AS memandang ini sebagai tindakan “anggar jago” dan mentang-mentang. Maka dikirimlah 3 kapal induk sekaligus beserta dayang-dayangnya berupa puluhan destroyer, fregat, kapal selam dan ratusan jet tempur ke perairan Pasifik Barat. Konvoi itu telah sampai. Termasuk 8 kapal perang Australia ikut meramaikan suasana.
Sebagai antisipasi terhadap gelar kekuatan otot militer kedua raksasa itu, Indonesia bersiap diri siaga penuh di Natuna dengan penambahan kekuatan sejumlah KRI striking force. Juga skadron jet tempur di Koopsau satu diperintahkan siaga penuh terukur.
China, entah kenapa setelah sempoyongan mabuk Corona tiba-tiba membuka permusuhan terbuka di tiga front militer sekaligus. Dengan India di barat negerinya, dengan Taiwan di timur dan dengan sejumlah negara ASEAN di selatan negerinya. Apa karena gerah dengan sebab musabab Corona atau mau uji nyali kekuatan militernya.
Dengan India bahkan telah terjadi bentrok fisik yang meminta korban tewas puluhan pasukan kedua negara. Lucunya meski keduanya telah mengerahkan puluhan ribu pasukan dan alutsista, justru adu fisik ala primitif yang terjadi. Adu jotos antar tentara. Sangat memalukan.
Maka meskipun di teater LCS telah berkumpul sejumlah kapal perang, kapal induk, kapal selam dan jet tempur, kita meyakini tidak sampai terjadi perang terbuka antara China dan AS. Otot militer sejatinya dikerahkan untuk memberikan efek gentar, show of force. Saling gertak tapi juga ukur kekuatan. Bahasa militer adalah bahasa adrenalin. Bahasa ego negara yang berada dalam kendali bahasa diplomasi.
Sejatinya dunia kita sekarang sudah saling ketergantungan satu sama lain. Membangun kesejahteraan tidak bisa lepas dari hubungan ekonomi dan perdagangan antar negara. Saling membutuhkan. Bahkan dunia masa depan adalah bangunan digitalisasi online global, borderless.
Yang menjadi pertanyaan mengapa China menjadi agresif dan cenderung buas belakangan ini. Semuanya soal teritori. Padahal pada saat yang bersamaan perang dagang dengan AS masih berlangsung seru. Apalagi dunia masih dilanda pandemi Covid19.

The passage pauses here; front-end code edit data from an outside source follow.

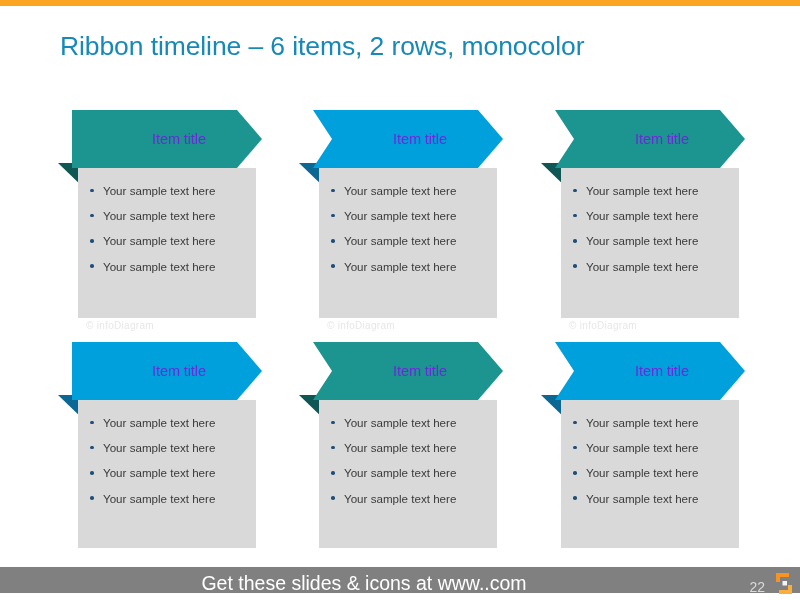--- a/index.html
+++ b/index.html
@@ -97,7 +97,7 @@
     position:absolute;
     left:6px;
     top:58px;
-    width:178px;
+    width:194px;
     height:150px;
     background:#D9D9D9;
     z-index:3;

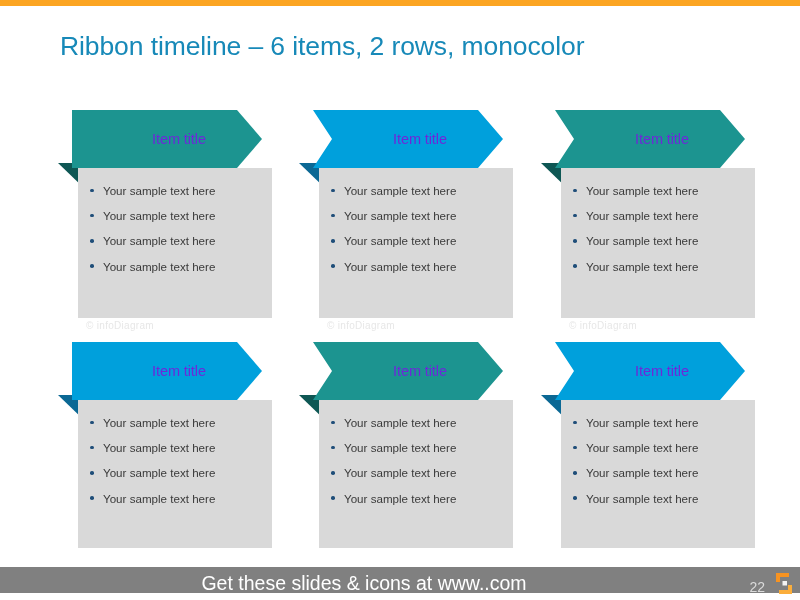--- a/index.html
+++ b/index.html
@@ -126,13 +126,14 @@
   .watermark {
     position:absolute;
     left:14px;
-    top:210px;
+    top:217px;
     z-index:4;
-    font-size:10px;
+    font-size:14px;
     color:#E7E7E7;
     letter-spacing:0.3px;
     white-space:nowrap;
     pointer-events:none;
+    font-weight:bold;
   }
 
   

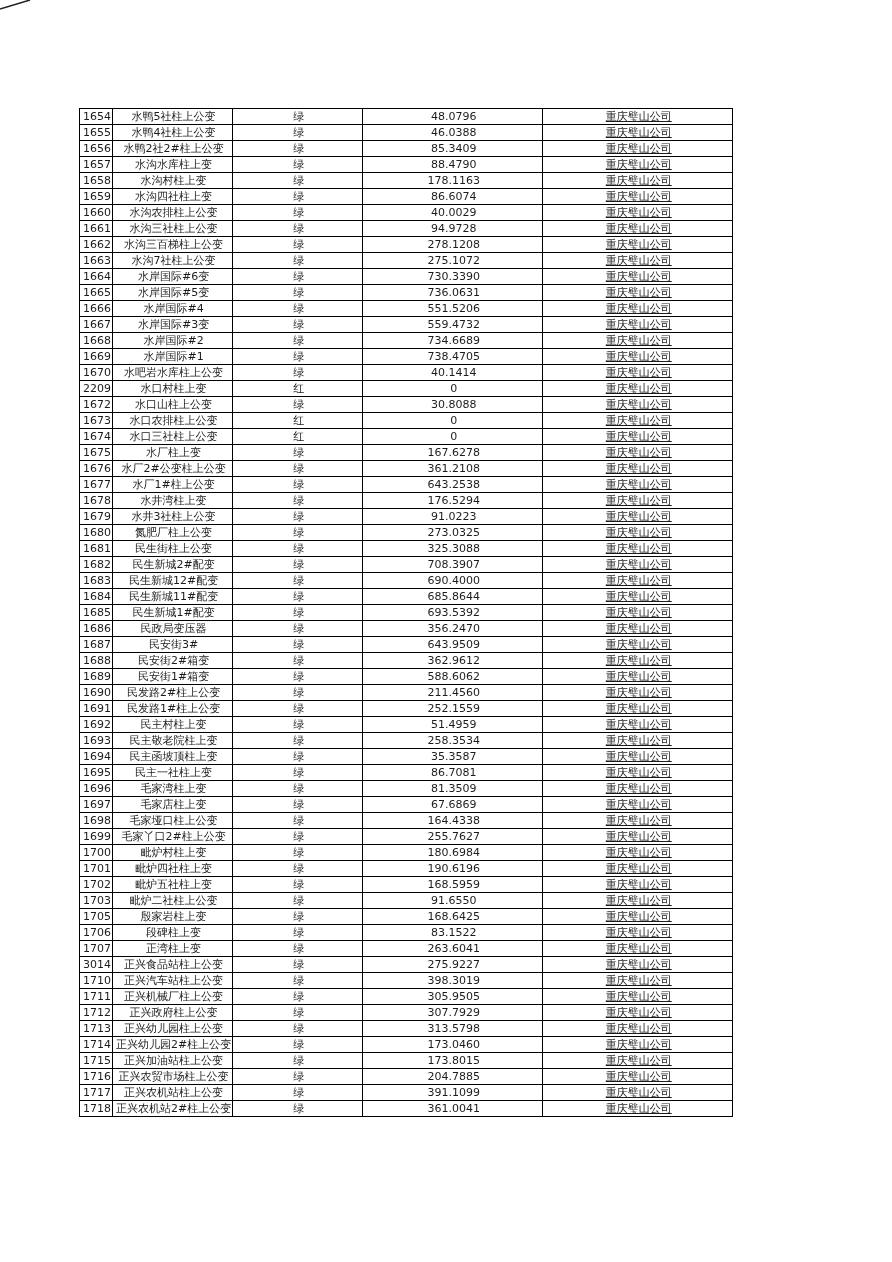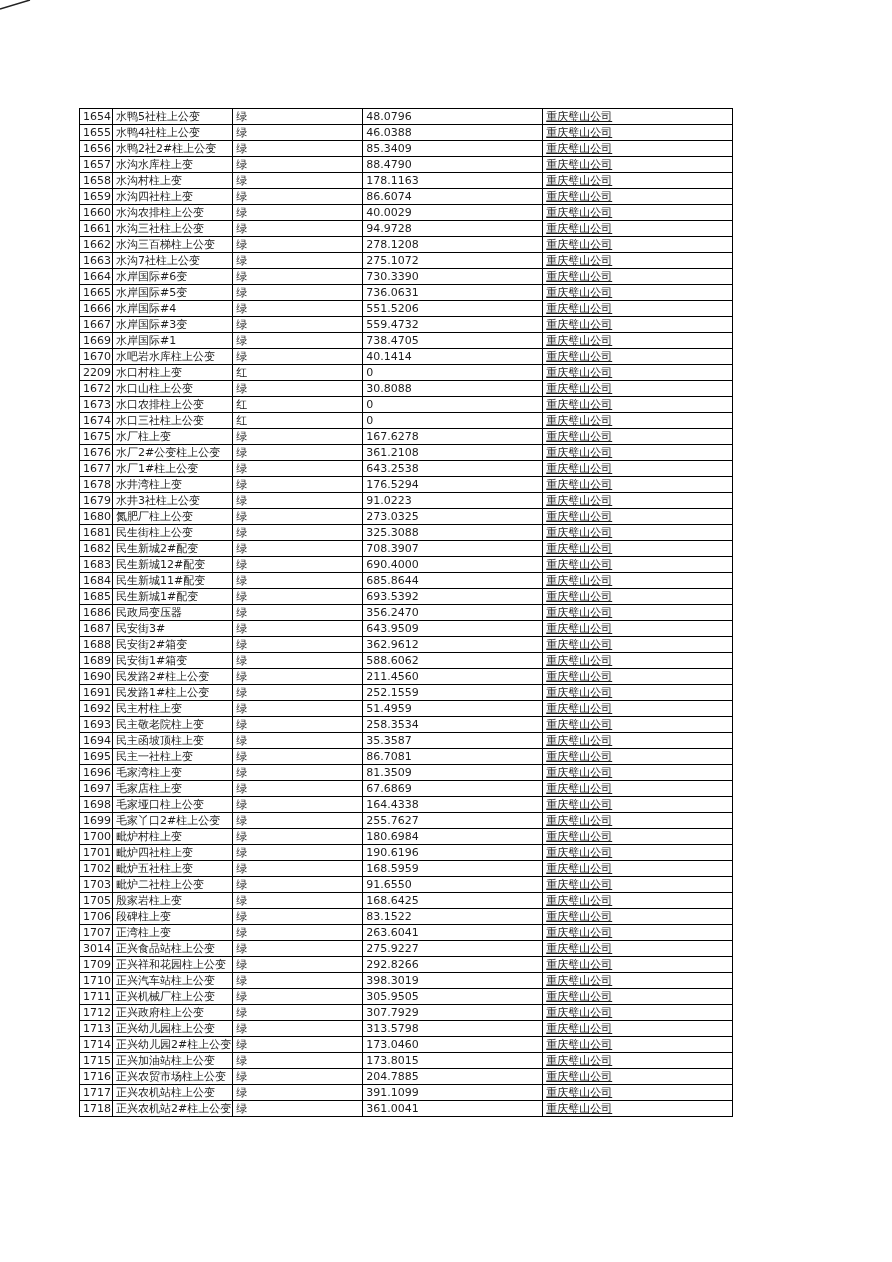--- a/index.html
+++ b/index.html
@@ -23,6 +23,7 @@
     top: 108px;
     border-collapse: collapse;
     table-layout: fixed;
+    text-align: center;
   }
   table.data-table td {
     border: 1px solid #000;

Utamanya soal batas teritori. Dengan India yang sudah dingin dengan kondisi status quo selama empat dekade. Tiba-tiba cepat berubah menjadi konflik panas membara. Aneh kan ? Dengan Taiwan juga sudah mulai unjuk kekuatan. Jet tempur China sudah berani menerobos wilayah udara Taiwan.
Adalah wajar jika kemudian AS dan anak asuhnya Australia tampil untuk unjuk kekuatan dengan mengerahkan 3 kapal induk sekaligus. Tindakan kasar China jelas tidak pantas dalam koridor Code of Conduct di LCS. Apapun alasannya tidak dibenarkan. Karena klaimnya di LCS tidak sah secara hukum internasional.

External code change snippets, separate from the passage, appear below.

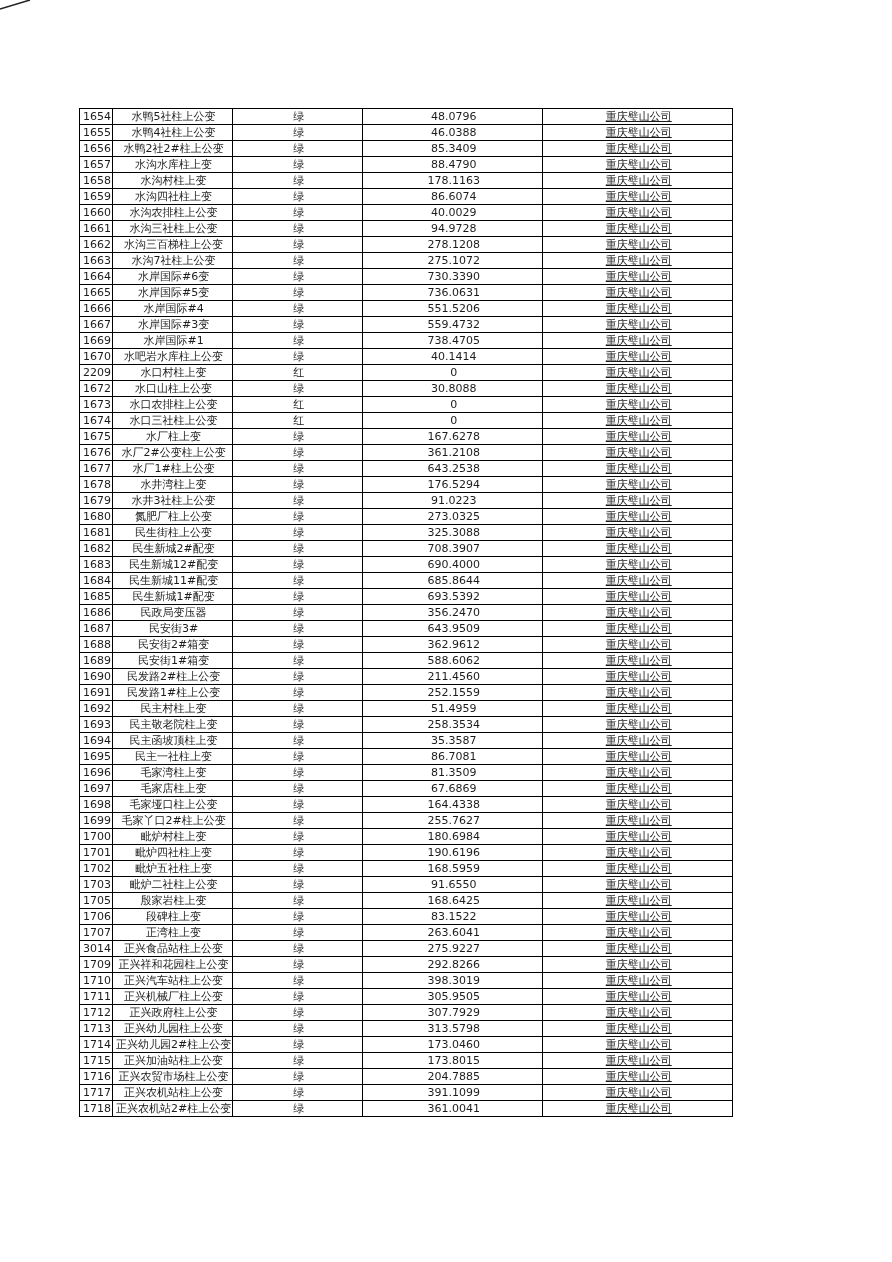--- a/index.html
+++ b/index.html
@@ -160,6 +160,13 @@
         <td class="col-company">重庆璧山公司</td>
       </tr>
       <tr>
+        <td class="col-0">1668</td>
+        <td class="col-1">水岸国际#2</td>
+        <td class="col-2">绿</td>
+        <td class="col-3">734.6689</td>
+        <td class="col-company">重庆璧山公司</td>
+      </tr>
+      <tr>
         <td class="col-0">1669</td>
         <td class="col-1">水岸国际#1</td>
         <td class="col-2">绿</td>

Tingkah konyol China ini dianggap dunia sebagai kurangnya semangat kecerdasan diplomasi alias kaku. Padahal dunia sudah sangat saling tergantung sama lain. Mestinya semua persoalan klaim teritori bisa diselesaikan di meja perundingan. Bukan berlagak sebagai preman lapak teritori.
Gelar kekuatan militer China sesungguhnya hanya untuk gagah-gagahan. Untuk menakut-nakuti. Memang negara-negara di LCS mengambil sikap mengalah tetapi bibit kebencian utamanya di kalangan warga negaranya mulai tumbuh. Di India sudah terjadi demo besar dan ajakan boikot produk China.
Pergelaran kekuatan militer besar-besaran AS adalah balasan dan pesan kuat untuk China agar tidak bermain api di LCS . Tetapi situasi dan kondisi panas ini tidak sampai menimbulkan perang terbuka diantara kedua raksasa dunia ini. Percayalah. Resikonya sangat mengerikan.
Dan kita pun wajib bersiaga di Natuna dengan terukur. Maksudnya tetap waspada dan defensif menjaga perairan laut Natuna Utara. Kita harus menghadirkan armada Bakamla dan KRI setiap saat. Paling tidak kalau ada yang mulai intip-intip Natuna dan ternyata ada “satpamnya” bisa mengurungkan niatnya.